The function of proteins is fundamentally related to the geometric and topological properties of protein structures, including surface empty concavities, internal cavities, and channels (Edelsbrunner et al., 1998). The detailed secondary structure of pebulin and the probable functional sites are shown in Fig. 16. Pockets are empty concavities on the protein surface into which the solvent can gain access, i.e., these concavities have mouth openings connecting their interior with the outside bulk solution. Three empty concavities based on area and volume are shown on pebulin protein in Fig. 16.

Fig. 16

(a) Secondary structures and the functional active sites of pebulin largest surface concavity (red boxes). (b) Top three empty concavities of the pebulin protein (based on area and volume).

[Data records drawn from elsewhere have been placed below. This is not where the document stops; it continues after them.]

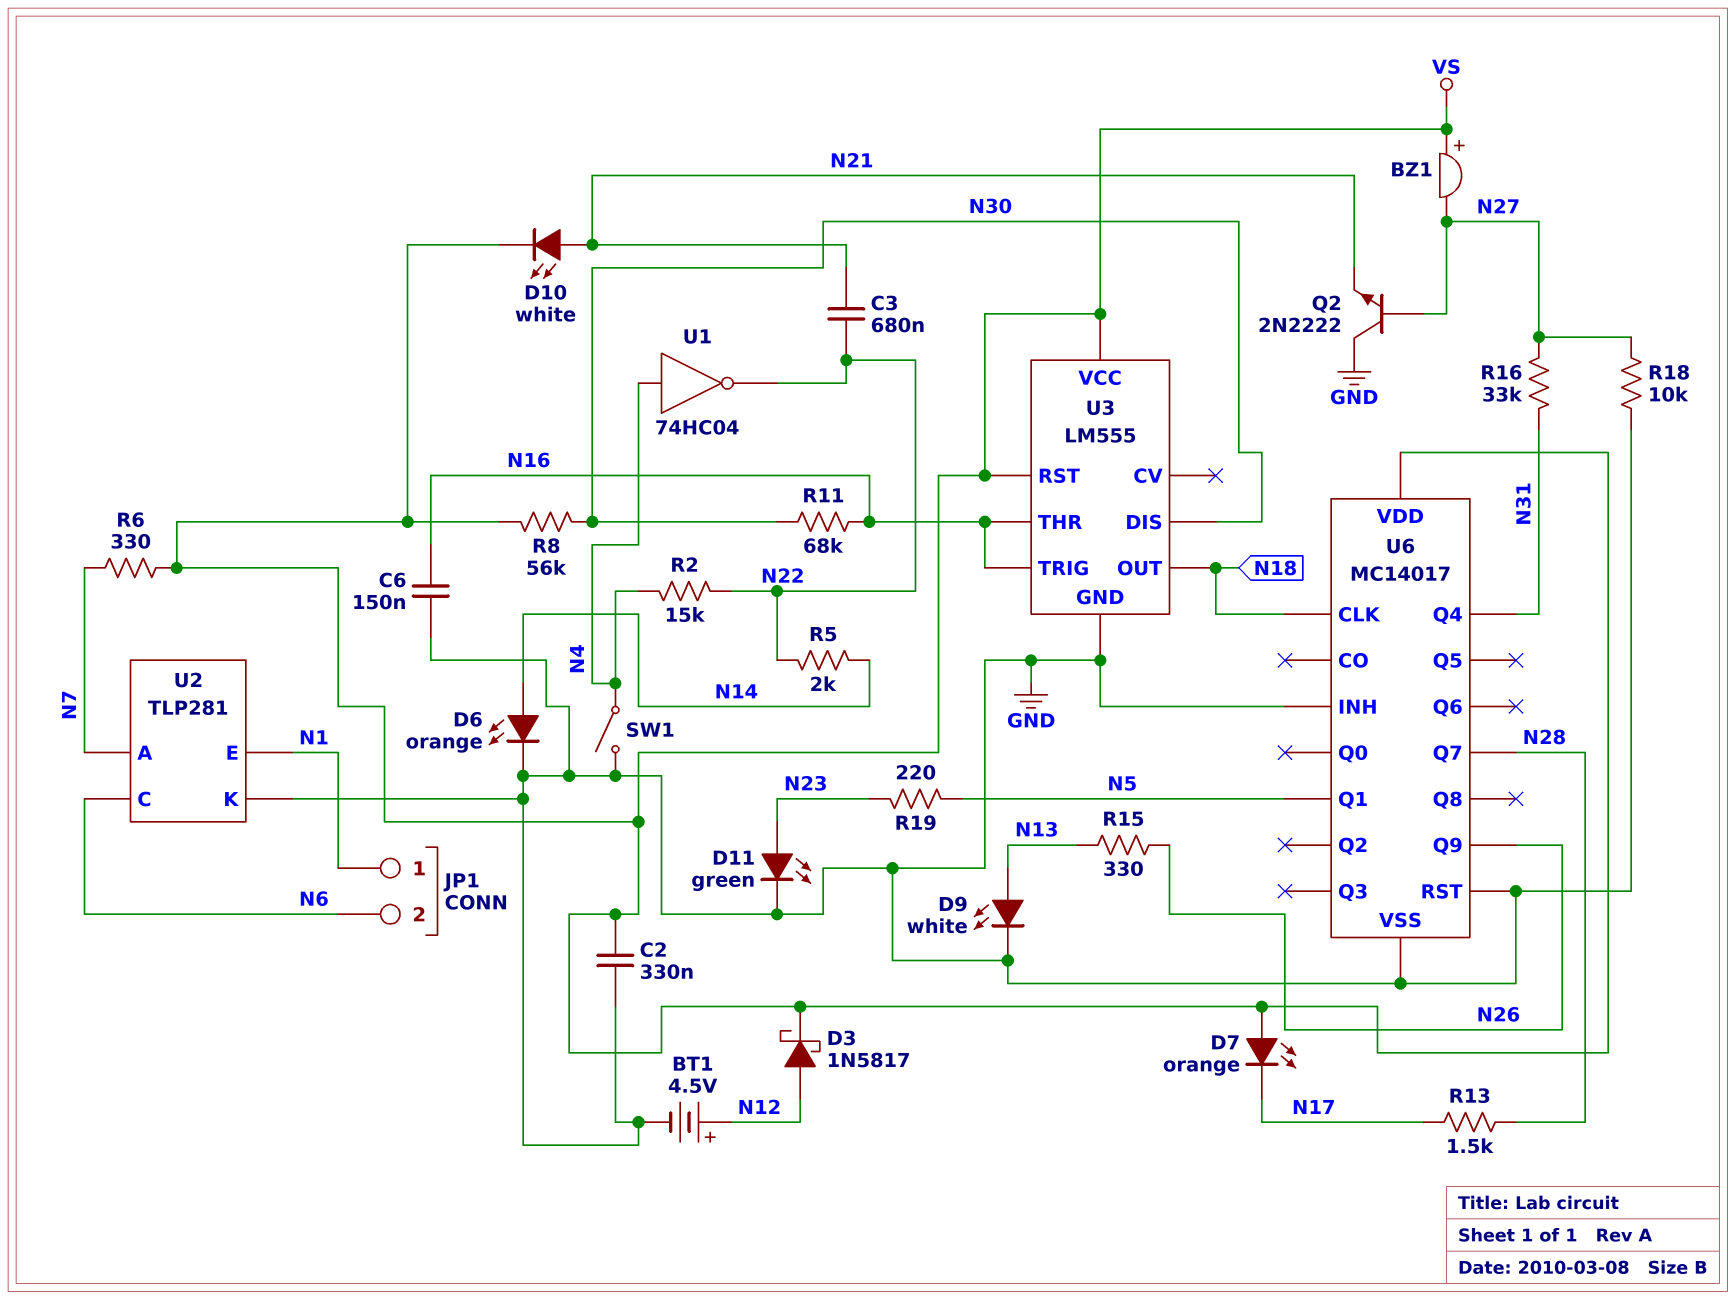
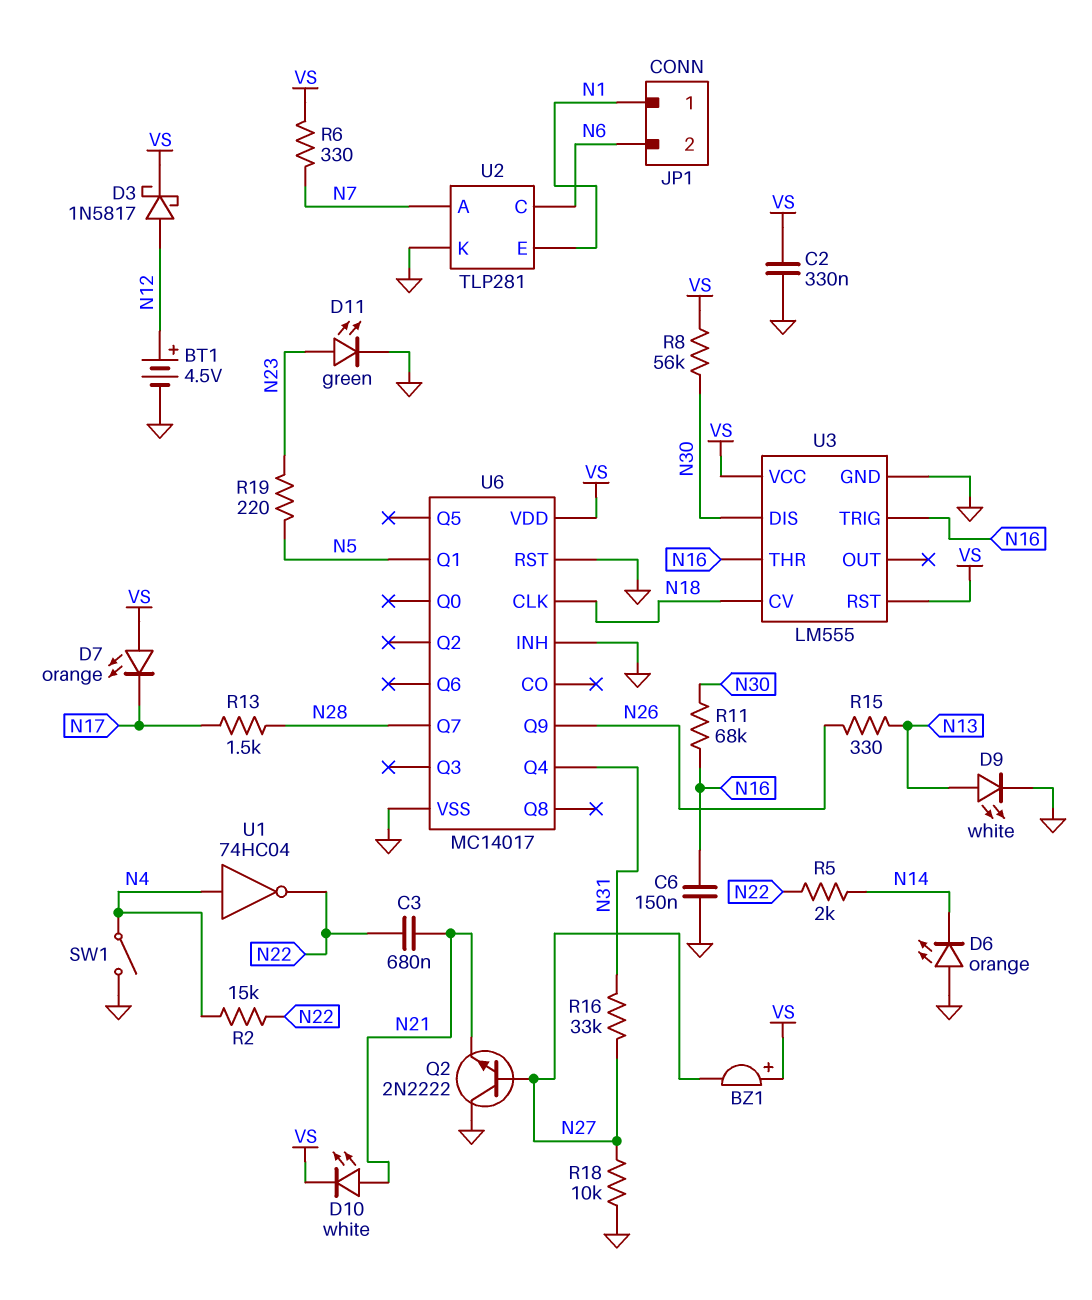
D6: LED orange (A N14, K GND) -> LED orange (A GND, K N14)
U3 pin CV: none -> N18
U3 pin OUT: N18 -> none

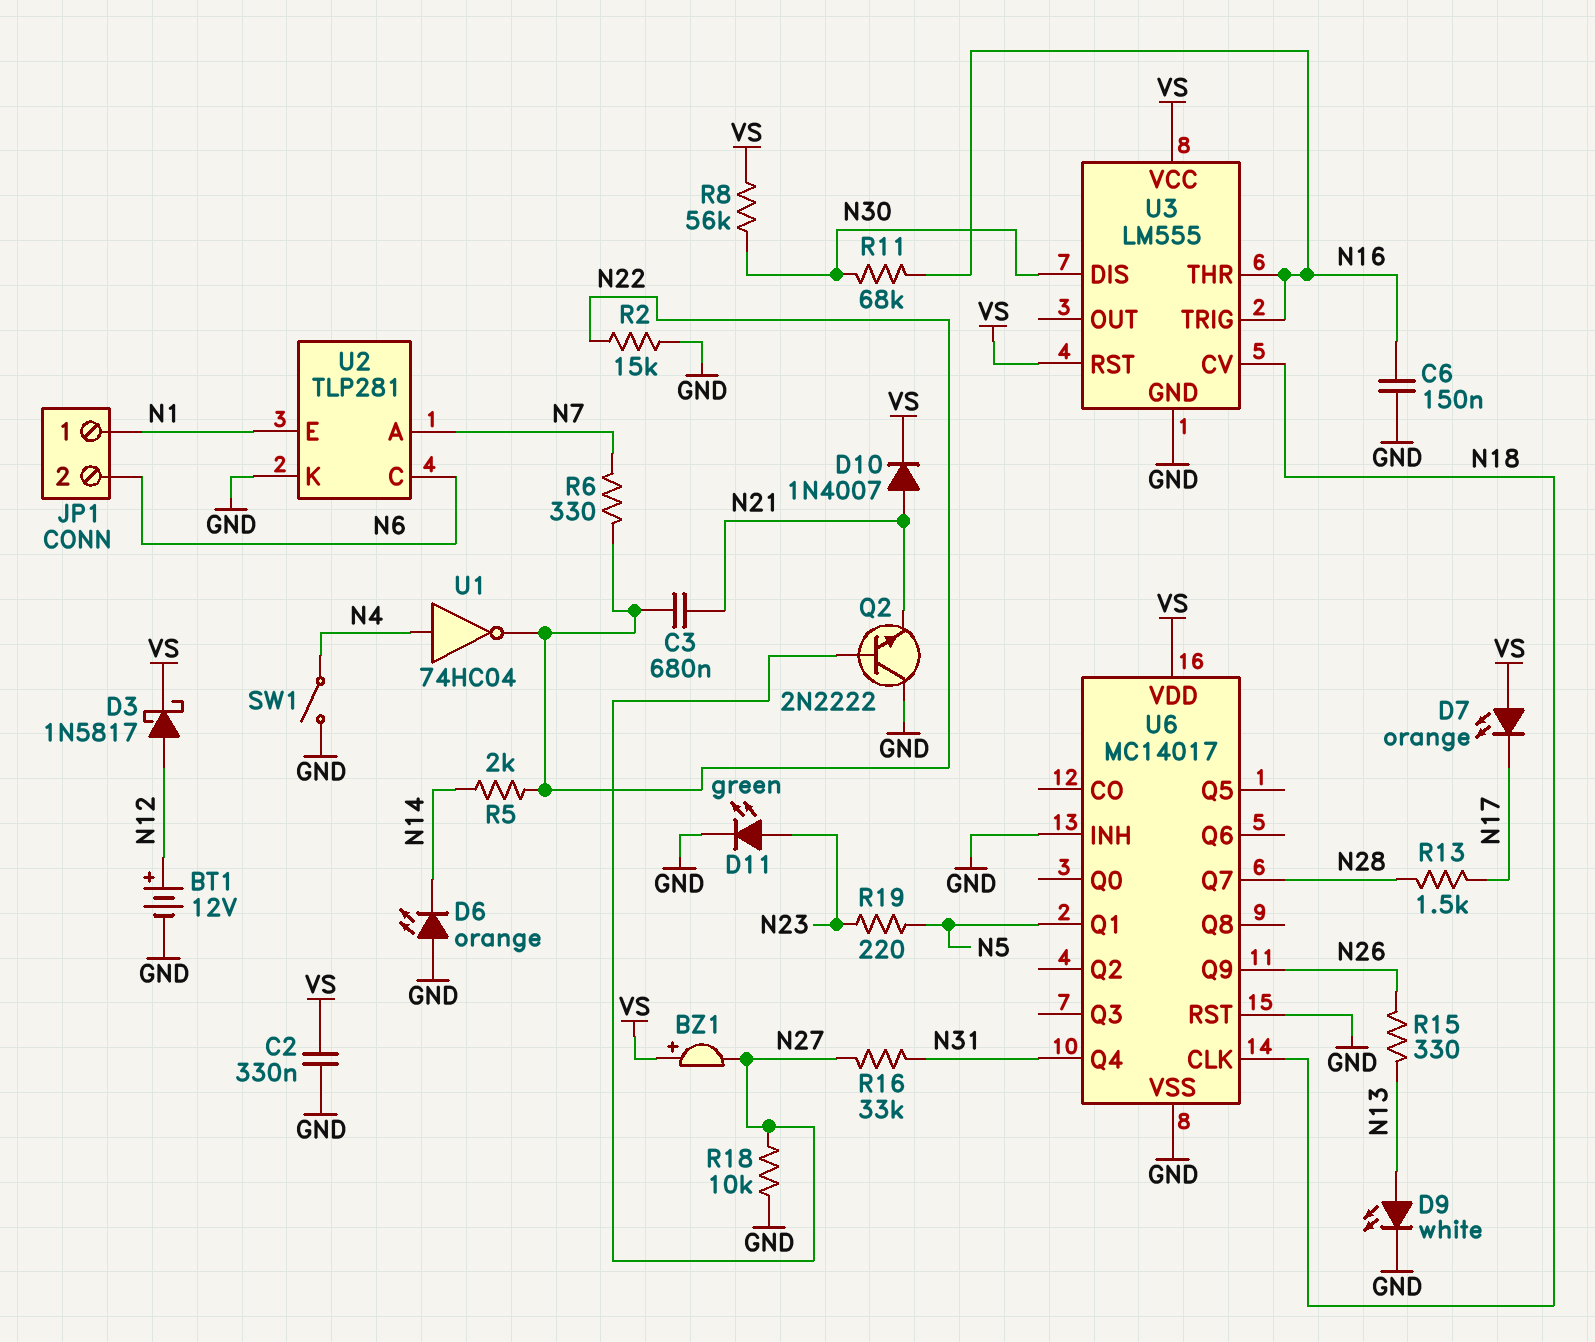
BT1: 4.5V (plus N12, minus GND) -> 12V (plus N12, minus GND)
D10: LED white (A N21, K VS) -> diode 1N4007 (A N21, K VS)
R2: 15k (N4, N22) -> 15k (GND, N22)
R6: 330 (N7, VS) -> 330 (N7, N22)

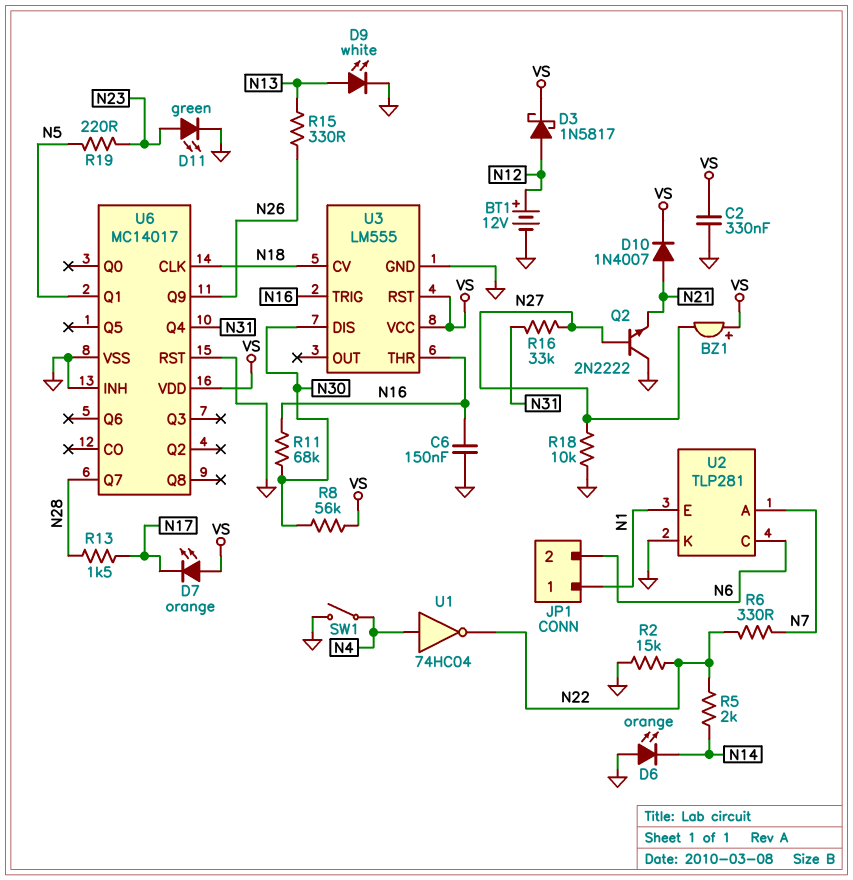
C3: 680nF (N21, N22) -> none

Phylogenetic analysis results

After three iterations in PSI blast, no new sequences were found above the 0.005 threshold in PDB protein database. The phylogenetic relationship of A and B chains of RIP proteins are shown in Fig. 17, Fig. 18, separately. The phylogenetic tree revealed that as expected, A and B chains of pebulin with other Sambucus spp. RIP II protein chains were grouped together. This demonstrates that these proteins are highly conserved during evolution and carry out the same functions. The close phylogenetic relationship of isolated RIP from native Iranian S. ebulus with Sambucus spp. RIPs is shown in Fig. 19.

Fig. 17

Phylogenetic tree of the Iranian ebulin (pebulin) B chain similar sequences constructed by Neighbor-joining method. Bootstrap values (1000 replicates) are reported as percentages. The scale bar represents the number of differences between sequences.

Fig. 18

Phylogenetic tree of the Iranian ebulin (pebulin) chain A similar sequences constructed by Neighbor-joining method. Bootstrap values (1000 replicates) are reported as percentages. The scale bar represents the number of differences between sequences.

Fig. 19

Phylogenetic tree of the Iranian ebulin (pebulin) similar sequences constructed by Neighbor-joining method. Bootstrap values (1000 replicates) are reported as percentages. The scale bar represents the number of differences between sequences.

Conclusion

Research and study of RIPs have increased in recent years because of their use as part of immunotoxins, conjugates or recombinant chimeras with the aim of the treatment of several important diseases such as cancer (Allahyari et al., 2017, Naran et al., 2018.), AIDS (Hogan et al., 2018) and autoimmune diseases. In addition, some RIPs have antiviral activity against animal and plant viruses (Zhu et al., 2018, Parikh and Tumer, 2004). Pebulin is a type II RIP isolated from native Iranian S. ebulus. In this study, the sequence of pebulin was evaluated using different bioinformatics tools and compared with two type II RIPs obtained from Sambucus species. Generally, the main biological function of Sambucus spp. RIP is the negative regulation of translation which prevents protein synthesis by the hydrolysis of a N-glycosidic bond at adenine base in 28S rRNA. Based on the vast bioinformatics analysis, this protein has distinct properties that differ from other Sambucus spp. type II RIPs. Hence, it can be a novel and promising protein in the researches related to RIP proteins.